The Hurt Locker and Selma are not about women, they’re about people. Bigelow and DuVernay didn’t get the job becuase they were women, but because they were the right person for the job.
Also, if a film about a woman is directed by a man, it doesn’t mean the film will be bad or would have been better if the it was directed by a woman. There have been dozens of female heroines directed by men like Sarah Connor (The Terminator), Ellen Ripley (Alien), Beatrix Kiddo (Kill Bill), and Furiosa (Mad Max: Fury Road) that were brought to life by male directors.
No matter the gender or race, the best person for the job should get the job. It’s that simple. A woman can direct a movie about a man and a man can direct a movie about a woman.

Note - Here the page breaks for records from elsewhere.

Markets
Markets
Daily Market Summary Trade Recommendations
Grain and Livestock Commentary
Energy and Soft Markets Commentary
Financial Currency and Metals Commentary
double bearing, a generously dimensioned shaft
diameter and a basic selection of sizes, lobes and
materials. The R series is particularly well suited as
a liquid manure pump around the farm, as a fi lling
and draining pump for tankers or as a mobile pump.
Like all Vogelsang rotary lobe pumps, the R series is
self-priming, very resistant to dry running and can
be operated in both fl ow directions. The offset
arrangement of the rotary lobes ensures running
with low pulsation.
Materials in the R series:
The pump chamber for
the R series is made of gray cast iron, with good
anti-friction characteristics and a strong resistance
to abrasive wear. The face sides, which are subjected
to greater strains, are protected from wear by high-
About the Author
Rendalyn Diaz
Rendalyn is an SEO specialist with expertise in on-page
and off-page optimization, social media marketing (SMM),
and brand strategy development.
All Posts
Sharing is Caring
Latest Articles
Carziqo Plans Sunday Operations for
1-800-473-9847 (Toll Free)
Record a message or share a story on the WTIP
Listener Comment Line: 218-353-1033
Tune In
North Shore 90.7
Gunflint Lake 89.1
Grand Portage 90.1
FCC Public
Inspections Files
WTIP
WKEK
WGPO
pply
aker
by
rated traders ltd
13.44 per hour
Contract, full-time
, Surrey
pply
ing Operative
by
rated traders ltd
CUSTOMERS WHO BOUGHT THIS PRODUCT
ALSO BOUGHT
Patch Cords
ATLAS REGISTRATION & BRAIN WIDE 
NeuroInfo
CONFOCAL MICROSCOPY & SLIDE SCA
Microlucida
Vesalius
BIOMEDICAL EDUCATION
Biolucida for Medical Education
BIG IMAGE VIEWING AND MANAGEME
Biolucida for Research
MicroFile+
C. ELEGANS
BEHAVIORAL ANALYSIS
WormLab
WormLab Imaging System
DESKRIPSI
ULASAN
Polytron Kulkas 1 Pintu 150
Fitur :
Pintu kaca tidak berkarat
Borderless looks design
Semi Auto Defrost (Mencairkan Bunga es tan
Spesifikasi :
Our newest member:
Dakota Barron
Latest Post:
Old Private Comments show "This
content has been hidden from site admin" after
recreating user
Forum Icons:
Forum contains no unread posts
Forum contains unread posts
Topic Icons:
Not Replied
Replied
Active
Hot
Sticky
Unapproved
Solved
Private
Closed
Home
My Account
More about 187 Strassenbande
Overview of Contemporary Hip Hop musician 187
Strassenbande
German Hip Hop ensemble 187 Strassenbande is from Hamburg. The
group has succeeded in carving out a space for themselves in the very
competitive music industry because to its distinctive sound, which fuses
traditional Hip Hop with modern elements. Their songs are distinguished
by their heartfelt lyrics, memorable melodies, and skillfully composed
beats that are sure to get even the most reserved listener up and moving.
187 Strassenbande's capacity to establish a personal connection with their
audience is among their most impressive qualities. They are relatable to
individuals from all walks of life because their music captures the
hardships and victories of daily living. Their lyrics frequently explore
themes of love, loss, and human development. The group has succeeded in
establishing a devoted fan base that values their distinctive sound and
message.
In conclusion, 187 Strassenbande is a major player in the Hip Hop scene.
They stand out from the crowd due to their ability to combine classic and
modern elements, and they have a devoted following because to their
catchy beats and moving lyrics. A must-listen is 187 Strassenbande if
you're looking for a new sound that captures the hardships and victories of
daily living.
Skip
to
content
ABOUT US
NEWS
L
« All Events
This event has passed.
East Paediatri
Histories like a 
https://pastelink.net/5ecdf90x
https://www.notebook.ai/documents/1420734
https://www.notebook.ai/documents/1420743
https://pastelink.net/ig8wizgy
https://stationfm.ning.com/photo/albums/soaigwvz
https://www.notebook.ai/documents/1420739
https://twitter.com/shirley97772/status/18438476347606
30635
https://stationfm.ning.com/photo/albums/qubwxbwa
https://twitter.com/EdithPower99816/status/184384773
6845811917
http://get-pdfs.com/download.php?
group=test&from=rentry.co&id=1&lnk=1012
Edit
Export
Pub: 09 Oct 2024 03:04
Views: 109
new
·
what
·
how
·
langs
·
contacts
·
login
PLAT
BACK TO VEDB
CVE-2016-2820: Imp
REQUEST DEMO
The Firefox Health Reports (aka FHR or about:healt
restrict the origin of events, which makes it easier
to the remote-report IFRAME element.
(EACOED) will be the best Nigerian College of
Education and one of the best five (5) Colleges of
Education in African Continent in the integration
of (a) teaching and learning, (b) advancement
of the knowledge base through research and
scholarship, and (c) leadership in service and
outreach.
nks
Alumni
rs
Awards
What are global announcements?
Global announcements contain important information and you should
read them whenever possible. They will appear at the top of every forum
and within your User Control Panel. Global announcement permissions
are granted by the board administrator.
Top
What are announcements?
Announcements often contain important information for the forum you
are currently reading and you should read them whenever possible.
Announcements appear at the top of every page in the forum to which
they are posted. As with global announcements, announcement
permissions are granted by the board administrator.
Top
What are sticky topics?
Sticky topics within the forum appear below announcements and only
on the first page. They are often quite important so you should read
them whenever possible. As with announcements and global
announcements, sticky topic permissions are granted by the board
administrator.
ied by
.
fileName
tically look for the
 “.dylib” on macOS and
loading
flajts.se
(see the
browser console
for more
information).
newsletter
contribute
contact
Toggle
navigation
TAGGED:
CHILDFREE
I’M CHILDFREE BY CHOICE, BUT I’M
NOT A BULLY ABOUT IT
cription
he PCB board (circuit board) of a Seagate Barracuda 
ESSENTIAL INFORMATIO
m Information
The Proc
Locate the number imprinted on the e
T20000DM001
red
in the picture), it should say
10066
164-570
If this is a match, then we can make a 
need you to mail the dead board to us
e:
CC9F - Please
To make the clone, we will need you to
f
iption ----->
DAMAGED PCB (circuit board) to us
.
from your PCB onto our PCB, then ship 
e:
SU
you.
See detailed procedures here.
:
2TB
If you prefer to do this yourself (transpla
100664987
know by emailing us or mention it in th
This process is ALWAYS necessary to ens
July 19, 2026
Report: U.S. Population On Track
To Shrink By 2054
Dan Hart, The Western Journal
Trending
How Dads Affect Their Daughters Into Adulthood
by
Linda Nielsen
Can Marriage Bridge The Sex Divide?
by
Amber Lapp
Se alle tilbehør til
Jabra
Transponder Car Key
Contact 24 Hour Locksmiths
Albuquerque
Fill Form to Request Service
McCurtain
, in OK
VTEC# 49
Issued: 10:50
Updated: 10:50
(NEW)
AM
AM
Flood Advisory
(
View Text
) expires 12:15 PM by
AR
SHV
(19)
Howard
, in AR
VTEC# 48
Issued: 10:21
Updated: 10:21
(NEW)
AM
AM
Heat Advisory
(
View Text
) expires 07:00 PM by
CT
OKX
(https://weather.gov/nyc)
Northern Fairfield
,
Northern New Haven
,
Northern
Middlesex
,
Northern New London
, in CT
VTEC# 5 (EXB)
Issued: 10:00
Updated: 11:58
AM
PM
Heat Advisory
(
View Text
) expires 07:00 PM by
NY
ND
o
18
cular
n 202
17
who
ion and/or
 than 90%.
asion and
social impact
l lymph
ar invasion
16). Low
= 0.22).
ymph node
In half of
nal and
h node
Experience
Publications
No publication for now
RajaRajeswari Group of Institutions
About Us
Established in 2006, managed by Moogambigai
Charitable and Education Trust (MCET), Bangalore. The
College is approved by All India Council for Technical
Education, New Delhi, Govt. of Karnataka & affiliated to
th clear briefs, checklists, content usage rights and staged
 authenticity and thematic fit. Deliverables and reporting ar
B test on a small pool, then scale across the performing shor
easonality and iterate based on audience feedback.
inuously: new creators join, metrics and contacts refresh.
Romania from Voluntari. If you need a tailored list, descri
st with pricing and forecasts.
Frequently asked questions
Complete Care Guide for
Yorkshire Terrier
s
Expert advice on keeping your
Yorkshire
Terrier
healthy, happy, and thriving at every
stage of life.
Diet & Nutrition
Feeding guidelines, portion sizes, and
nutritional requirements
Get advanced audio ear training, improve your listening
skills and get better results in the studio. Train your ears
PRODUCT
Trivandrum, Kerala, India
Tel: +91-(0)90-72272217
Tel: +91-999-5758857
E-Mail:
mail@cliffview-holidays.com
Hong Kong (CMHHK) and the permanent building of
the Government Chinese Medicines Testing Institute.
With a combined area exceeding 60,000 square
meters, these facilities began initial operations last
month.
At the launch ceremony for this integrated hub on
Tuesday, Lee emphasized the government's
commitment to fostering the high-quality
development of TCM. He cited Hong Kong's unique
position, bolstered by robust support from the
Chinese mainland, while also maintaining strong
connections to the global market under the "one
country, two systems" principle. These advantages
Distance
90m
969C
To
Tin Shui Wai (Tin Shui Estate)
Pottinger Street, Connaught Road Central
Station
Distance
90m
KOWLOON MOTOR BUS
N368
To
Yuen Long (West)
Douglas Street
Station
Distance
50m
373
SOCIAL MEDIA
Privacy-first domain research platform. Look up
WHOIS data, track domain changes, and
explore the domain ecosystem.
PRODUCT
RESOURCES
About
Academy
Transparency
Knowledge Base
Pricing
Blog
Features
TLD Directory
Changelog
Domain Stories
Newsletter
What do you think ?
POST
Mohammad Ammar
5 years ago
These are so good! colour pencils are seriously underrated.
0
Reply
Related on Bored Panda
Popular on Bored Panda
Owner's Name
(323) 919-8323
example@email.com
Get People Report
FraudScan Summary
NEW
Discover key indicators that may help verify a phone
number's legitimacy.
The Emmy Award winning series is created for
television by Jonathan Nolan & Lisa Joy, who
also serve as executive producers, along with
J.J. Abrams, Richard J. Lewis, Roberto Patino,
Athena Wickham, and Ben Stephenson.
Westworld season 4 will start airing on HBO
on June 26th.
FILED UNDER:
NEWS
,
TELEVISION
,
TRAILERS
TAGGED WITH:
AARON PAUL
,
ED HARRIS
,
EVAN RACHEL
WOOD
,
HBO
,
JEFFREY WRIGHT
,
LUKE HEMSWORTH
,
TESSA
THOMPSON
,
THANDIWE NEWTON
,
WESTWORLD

It shouldn’t matter if the director is a man or a woman or black or white. As long as their work is good and a proper fit, they should direct the film. That is real feminism.
1. Figures reported from Box Office Mojo. [https://www.boxofficemojo.com/movies/?id=wonderwoman.htm]
2. Fleming, M. (2017). Ava DuVernay set to direct Disney’s ‘A Wrinkle in Time’; script by Frozen’s Jennifer Lee. Deadline, Deadline, 23 February 2016.
3. Hornady, A. (2017). ‘Wonder Woman’ saves the day, in more ways than one. The Washington Post, WP Company, 31 May 2017.
4. Kit, B. (2018). ‘Black Widow’ movie finds director in Cate Shortland (exclusive). The Hollywood Reporter, The Hollywood Reporter, 30 October 2018.
5. McIntosh, S. (2018). Mulan: Niki Caro to direct Disney’s live action remake. BBC News, BBC, 16 February 2018.
6. Mendelson, S.(2018). Cathy Yan to direct Margot Robbie’s Harley Quinn/’Birds of Prey’ movie for DC films. Forbes, 17, April 2018.
7. Raup, J. (2018). Greta Gerwig to direct Little Women starring Meryl Streep, Emma Stone, Saoirse Ronan, Timotheè Chalamet & more. The Film Stage,19 July 2018.
8.. Figures reported from Rotten Tomatoes. [https://www.rottentomatoes.com/m/lady_bird]
9. Verhoeven, B. (2015). Elizabeth Banks in talks to direct new ‘Charlie’s Angles’ film for sony. TheWrap, TheWrap, 15 September 2015.